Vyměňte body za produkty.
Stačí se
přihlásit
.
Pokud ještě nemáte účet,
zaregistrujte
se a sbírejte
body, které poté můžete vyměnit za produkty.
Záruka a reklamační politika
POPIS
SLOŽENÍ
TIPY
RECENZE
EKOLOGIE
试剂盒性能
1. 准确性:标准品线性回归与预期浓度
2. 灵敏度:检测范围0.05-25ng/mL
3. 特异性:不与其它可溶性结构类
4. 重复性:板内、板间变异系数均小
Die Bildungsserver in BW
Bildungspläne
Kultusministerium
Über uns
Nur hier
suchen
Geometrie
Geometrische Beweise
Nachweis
···
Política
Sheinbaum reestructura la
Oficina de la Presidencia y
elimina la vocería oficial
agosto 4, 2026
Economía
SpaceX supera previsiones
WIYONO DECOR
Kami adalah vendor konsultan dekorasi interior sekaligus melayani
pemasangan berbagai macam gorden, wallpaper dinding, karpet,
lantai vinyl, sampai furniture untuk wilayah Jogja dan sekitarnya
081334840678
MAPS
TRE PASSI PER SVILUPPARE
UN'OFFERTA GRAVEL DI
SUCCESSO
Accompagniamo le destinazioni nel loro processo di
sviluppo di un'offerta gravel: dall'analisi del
···
* _What you need to do_:
From the listing above, repeat exactly the lines starting at the line that includes "UN'OFFERTA GRAVEL DI" and ending at the line that includes "sviluppo di un'offerta", with nothing outside that span.

* _Solution below_:
UN'OFFERTA GRAVEL DI
SUCCESSO
Accompagniamo le destinazioni nel loro processo di
sviluppo di un'offerta gravel: dall'analisi del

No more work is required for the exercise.